■ The records:
# # # # #

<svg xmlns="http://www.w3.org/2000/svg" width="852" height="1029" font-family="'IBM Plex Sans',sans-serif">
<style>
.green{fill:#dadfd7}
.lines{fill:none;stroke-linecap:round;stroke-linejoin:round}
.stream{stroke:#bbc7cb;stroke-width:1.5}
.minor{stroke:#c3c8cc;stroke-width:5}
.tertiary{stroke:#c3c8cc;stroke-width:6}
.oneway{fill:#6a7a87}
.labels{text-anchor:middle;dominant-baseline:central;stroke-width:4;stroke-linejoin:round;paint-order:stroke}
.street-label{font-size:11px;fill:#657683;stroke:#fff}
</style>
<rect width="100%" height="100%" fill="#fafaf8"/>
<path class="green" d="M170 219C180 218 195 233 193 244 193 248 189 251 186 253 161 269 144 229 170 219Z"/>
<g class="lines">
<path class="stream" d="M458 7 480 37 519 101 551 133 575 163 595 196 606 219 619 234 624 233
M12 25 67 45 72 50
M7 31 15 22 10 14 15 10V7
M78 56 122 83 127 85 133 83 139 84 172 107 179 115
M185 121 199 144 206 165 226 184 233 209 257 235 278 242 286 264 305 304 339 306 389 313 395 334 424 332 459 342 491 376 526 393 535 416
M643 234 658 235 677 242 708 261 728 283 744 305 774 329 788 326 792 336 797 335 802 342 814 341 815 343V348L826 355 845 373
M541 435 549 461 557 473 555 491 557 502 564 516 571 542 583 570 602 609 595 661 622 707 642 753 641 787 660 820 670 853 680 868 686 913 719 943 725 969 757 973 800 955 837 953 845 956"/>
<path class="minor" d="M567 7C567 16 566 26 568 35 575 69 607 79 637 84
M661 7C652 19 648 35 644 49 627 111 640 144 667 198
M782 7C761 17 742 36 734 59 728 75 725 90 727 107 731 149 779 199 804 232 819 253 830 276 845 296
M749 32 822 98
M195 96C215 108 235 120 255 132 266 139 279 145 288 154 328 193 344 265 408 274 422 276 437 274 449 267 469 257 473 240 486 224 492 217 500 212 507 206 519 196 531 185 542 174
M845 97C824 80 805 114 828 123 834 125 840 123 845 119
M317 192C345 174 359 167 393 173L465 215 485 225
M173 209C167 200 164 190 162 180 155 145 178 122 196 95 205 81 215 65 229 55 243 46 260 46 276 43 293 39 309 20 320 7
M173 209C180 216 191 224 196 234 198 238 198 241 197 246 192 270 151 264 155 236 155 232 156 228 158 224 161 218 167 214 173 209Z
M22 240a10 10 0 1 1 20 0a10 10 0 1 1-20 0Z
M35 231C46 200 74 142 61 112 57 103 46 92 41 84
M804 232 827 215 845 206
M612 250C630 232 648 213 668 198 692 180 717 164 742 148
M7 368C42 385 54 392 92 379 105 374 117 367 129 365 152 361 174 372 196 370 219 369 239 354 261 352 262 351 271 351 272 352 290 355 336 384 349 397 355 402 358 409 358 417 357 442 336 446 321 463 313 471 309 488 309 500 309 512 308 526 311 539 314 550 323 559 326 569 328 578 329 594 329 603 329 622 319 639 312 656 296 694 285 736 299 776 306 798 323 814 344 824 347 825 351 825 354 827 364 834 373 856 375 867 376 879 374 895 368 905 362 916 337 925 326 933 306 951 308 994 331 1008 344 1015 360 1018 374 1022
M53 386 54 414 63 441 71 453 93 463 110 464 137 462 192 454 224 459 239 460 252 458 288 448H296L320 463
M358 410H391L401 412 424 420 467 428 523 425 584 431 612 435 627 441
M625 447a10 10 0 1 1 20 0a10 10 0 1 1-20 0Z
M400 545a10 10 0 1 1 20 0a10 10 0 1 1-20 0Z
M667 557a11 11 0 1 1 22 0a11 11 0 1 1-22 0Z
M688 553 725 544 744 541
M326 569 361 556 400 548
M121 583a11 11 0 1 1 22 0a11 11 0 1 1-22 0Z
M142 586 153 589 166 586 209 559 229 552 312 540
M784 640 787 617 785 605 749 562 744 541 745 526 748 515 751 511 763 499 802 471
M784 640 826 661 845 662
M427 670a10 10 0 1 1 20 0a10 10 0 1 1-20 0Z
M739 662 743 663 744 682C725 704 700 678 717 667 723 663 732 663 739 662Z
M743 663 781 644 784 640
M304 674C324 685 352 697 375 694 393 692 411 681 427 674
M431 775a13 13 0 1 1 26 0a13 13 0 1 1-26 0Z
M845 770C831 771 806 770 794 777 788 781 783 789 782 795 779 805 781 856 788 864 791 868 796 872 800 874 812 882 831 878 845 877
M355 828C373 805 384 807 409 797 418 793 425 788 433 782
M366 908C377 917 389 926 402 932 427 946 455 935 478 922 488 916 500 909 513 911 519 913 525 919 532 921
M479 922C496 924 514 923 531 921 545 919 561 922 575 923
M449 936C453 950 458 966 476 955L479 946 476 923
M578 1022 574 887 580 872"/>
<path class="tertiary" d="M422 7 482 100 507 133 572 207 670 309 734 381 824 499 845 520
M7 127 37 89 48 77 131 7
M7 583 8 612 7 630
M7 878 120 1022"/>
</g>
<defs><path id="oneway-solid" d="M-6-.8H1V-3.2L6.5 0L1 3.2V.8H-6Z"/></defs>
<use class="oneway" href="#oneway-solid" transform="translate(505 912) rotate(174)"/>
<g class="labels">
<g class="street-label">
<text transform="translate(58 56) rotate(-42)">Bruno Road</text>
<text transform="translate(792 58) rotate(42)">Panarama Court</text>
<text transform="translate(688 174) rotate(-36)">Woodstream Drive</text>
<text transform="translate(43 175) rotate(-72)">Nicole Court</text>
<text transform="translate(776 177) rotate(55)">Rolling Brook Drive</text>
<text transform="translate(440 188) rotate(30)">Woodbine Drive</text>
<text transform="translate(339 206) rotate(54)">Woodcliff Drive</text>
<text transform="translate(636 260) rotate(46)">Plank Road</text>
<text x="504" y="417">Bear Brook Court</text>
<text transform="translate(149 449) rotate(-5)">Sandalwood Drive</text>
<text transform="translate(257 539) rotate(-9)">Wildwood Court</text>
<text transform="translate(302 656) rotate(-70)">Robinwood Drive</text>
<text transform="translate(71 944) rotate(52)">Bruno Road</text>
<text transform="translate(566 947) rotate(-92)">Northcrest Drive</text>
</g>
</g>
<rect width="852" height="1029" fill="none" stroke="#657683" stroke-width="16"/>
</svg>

# # # # #

■ Assigned task:
Once more, write down the full material exactly as it appears.

■ Expected answer:
<svg xmlns="http://www.w3.org/2000/svg" width="852" height="1029" font-family="'IBM Plex Sans',sans-serif">
<style>
.green{fill:#dadfd7}
.lines{fill:none;stroke-linecap:round;stroke-linejoin:round}
.stream{stroke:#bbc7cb;stroke-width:1.5}
.minor{stroke:#c3c8cc;stroke-width:5}
.tertiary{stroke:#c3c8cc;stroke-width:6}
.oneway{fill:#6a7a87}
.labels{text-anchor:middle;dominant-baseline:central;stroke-width:4;stroke-linejoin:round;paint-order:stroke}
.street-label{font-size:11px;fill:#657683;stroke:#fff}
</style>
<rect width="100%" height="100%" fill="#fafaf8"/>
<path class="green" d="M170 219C180 218 195 233 193 244 193 248 189 251 186 253 161 269 144 229 170 219Z"/>
<g class="lines">
<path class="stream" d="M458 7 480 37 519 101 551 133 575 163 595 196 606 219 619 234 624 233
M12 25 67 45 72 50
M7 31 15 22 10 14 15 10V7
M78 56 122 83 127 85 133 83 139 84 172 107 179 115
M185 121 199 144 206 165 226 184 233 209 257 235 278 242 286 264 305 304 339 306 389 313 395 334 424 332 459 342 491 376 526 393 535 416
M643 234 658 235 677 242 708 261 728 283 744 305 774 329 788 326 792 336 797 335 802 342 814 341 815 343V348L826 355 845 373
M541 435 549 461 557 473 555 491 557 502 564 516 571 542 583 570 602 609 595 661 622 707 642 753 641 787 660 820 670 853 680 868 686 913 719 943 725 969 757 973 800 955 837 953 845 956"/>
<path class="minor" d="M567 7C567 16 566 26 568 35 575 69 607 79 637 84
M661 7C652 19 648 35 644 49 627 111 640 144 667 198
M782 7C761 17 742 36 734 59 728 75 725 90 727 107 731 149 779 199 804 232 819 253 830 276 845 296
M749 32 822 98
M195 96C215 108 235 120 255 132 266 139 279 145 288 154 328 193 344 265 408 274 422 276 437 274 449 267 469 257 473 240 486 224 492 217 500 212 507 206 519 196 531 185 542 174
M845 97C824 80 805 114 828 123 834 125 840 123 845 119
M317 192C345 174 359 167 393 173L465 215 485 225
M173 209C167 200 164 190 162 180 155 145 178 122 196 95 205 81 215 65 229 55 243 46 260 46 276 43 293 39 309 20 320 7
M173 209C180 216 191 224 196 234 198 238 198 241 197 246 192 270 151 264 155 236 155 232 156 228 158 224 161 218 167 214 173 209Z
M22 240a10 10 0 1 1 20 0a10 10 0 1 1-20 0Z
M35 231C46 200 74 142 61 112 57 103 46 92 41 84
M804 232 827 215 845 206
M612 250C630 232 648 213 668 198 692 180 717 164 742 148
M7 368C42 385 54 392 92 379 105 374 117 367 129 365 152 361 174 372 196 370 219 369 239 354 261 352 262 351 271 351 272 352 290 355 336 384 349 397 355 402 358 409 358 417 357 442 336 446 321 463 313 471 309 488 309 500 309 512 308 526 311 539 314 550 323 559 326 569 328 578 329 594 329 603 329 622 319 639 312 656 296 694 285 736 299 776 306 798 323 814 344 824 347 825 351 825 354 827 364 834 373 856 375 867 376 879 374 895 368 905 362 916 337 925 326 933 306 951 308 994 331 1008 344 1015 360 1018 374 1022
M53 386 54 414 63 441 71 453 93 463 110 464 137 462 192 454 224 459 239 460 252 458 288 448H296L320 463
M358 410H391L401 412 424 420 467 428 523 425 584 431 612 435 627 441
M625 447a10 10 0 1 1 20 0a10 10 0 1 1-20 0Z
M400 545a10 10 0 1 1 20 0a10 10 0 1 1-20 0Z
M667 557a11 11 0 1 1 22 0a11 11 0 1 1-22 0Z
M688 553 725 544 744 541
M326 569 361 556 400 548
M121 583a11 11 0 1 1 22 0a11 11 0 1 1-22 0Z
M142 586 153 589 166 586 209 559 229 552 312 540
M784 640 787 617 785 605 749 562 744 541 745 526 748 515 751 511 763 499 802 471
M784 640 826 661 845 662
M427 670a10 10 0 1 1 20 0a10 10 0 1 1-20 0Z
M739 662 743 663 744 682C725 704 700 678 717 667 723 663 732 663 739 662Z
M743 663 781 644 784 640
M304 674C324 685 352 697 375 694 393 692 411 681 427 674
M431 775a13 13 0 1 1 26 0a13 13 0 1 1-26 0Z
M845 770C831 771 806 770 794 777 788 781 783 789 782 795 779 805 781 856 788 864 791 868 796 872 800 874 812 882 831 878 845 877
M355 828C373 805 384 807 409 797 418 793 425 788 433 782
M366 908C377 917 389 926 402 932 427 946 455 935 478 922 488 916 500 909 513 911 519 913 525 919 532 921
M479 922C496 924 514 923 531 921 545 919 561 922 575 923
M449 936C453 950 458 966 476 955L479 946 476 923
M578 1022 574 887 580 872"/>
<path class="tertiary" d="M422 7 482 100 507 133 572 207 670 309 734 381 824 499 845 520
M7 127 37 89 48 77 131 7
M7 583 8 612 7 630
M7 878 120 1022"/>
</g>
<defs><path id="oneway-solid" d="M-6-.8H1V-3.2L6.5 0L1 3.2V.8H-6Z"/></defs>
<use class="oneway" href="#oneway-solid" transform="translate(505 912) rotate(174)"/>
<g class="labels">
<g class="street-label">
<text transform="translate(58 56) rotate(-42)">Bruno Road</text>
<text transform="translate(792 58) rotate(42)">Panarama Court</text>
<text transform="translate(688 174) rotate(-36)">Woodstream Drive</text>
<text transform="translate(43 175) rotate(-72)">Nicole Court</text>
<text transform="translate(776 177) rotate(55)">Rolling Brook Drive</text>
<text transform="translate(440 188) rotate(30)">Woodbine Drive</text>
<text transform="translate(339 206) rotate(54)">Woodcliff Drive</text>
<text transform="translate(636 260) rotate(46)">Plank Road</text>
<text x="504" y="417">Bear Brook Court</text>
<text transform="translate(149 449) rotate(-5)">Sandalwood Drive</text>
<text transform="translate(257 539) rotate(-9)">Wildwood Court</text>
<text transform="translate(302 656) rotate(-70)">Robinwood Drive</text>
<text transform="translate(71 944) rotate(52)">Bruno Road</text>
<text transform="translate(566 947) rotate(-92)">Northcrest Drive</text>
</g>
</g>
<rect width="852" height="1029" fill="none" stroke="#657683" stroke-width="16"/>
</svg>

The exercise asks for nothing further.